[Dataset excerpt Boundary: Start]
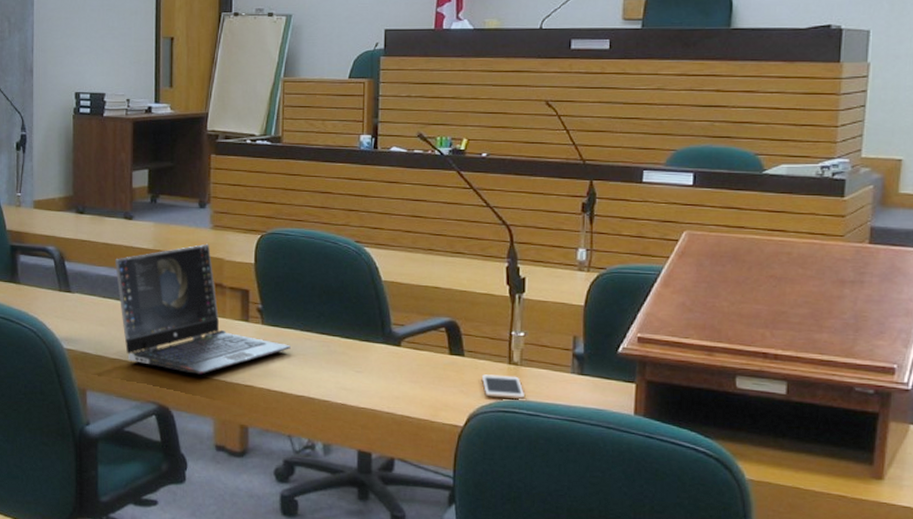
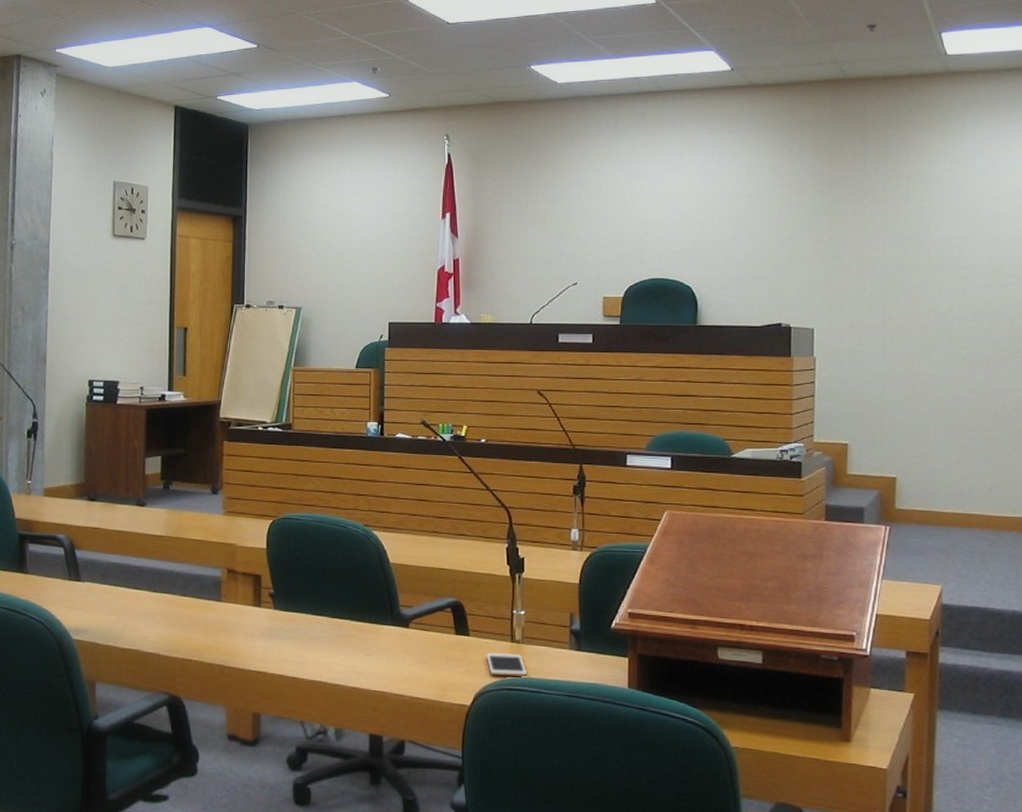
laptop computer: present [115,243,291,375] -> none [127,529,302,662]

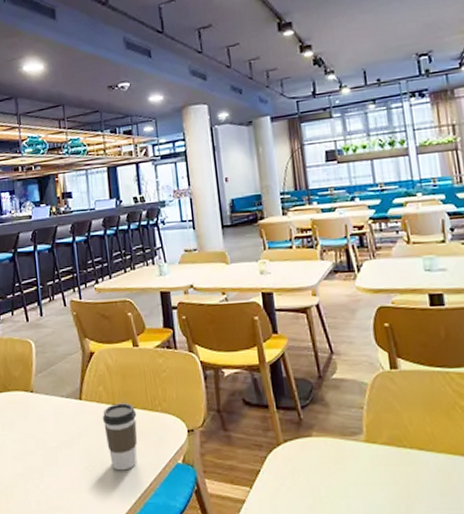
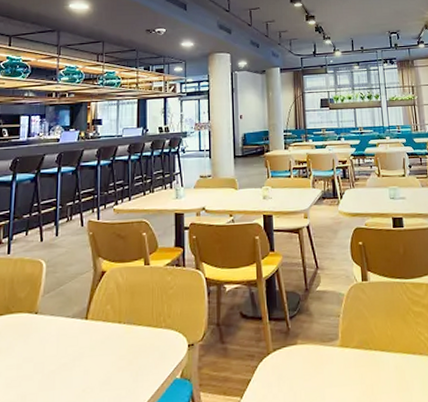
coffee cup: present [102,403,138,471] -> none [106,321,141,391]

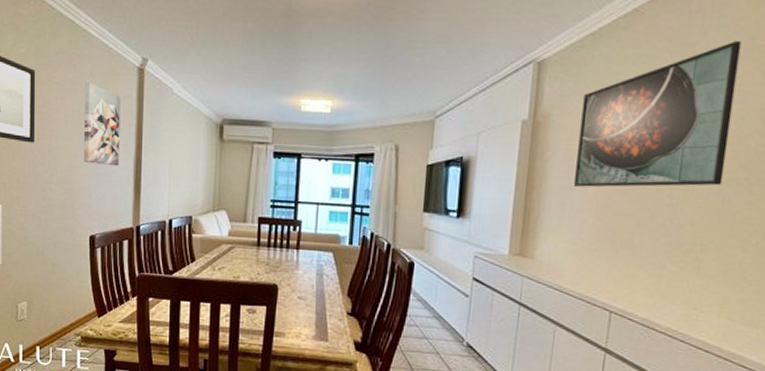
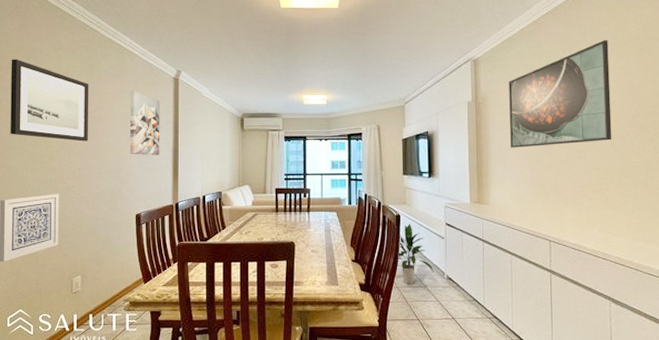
indoor plant: none [404,274,451,349] -> present [397,223,434,284]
[Dataset excerpt Boundary: End]
## Work instructions
All the material above must be copied exactly, and no picture belongs in the copy.

## Output for this task
laptop computer: present [115,243,291,375] -> none [127,529,302,662]

coffee cup: present [102,403,138,471] -> none [106,321,141,391]

indoor plant: none [404,274,451,349] -> present [397,223,434,284]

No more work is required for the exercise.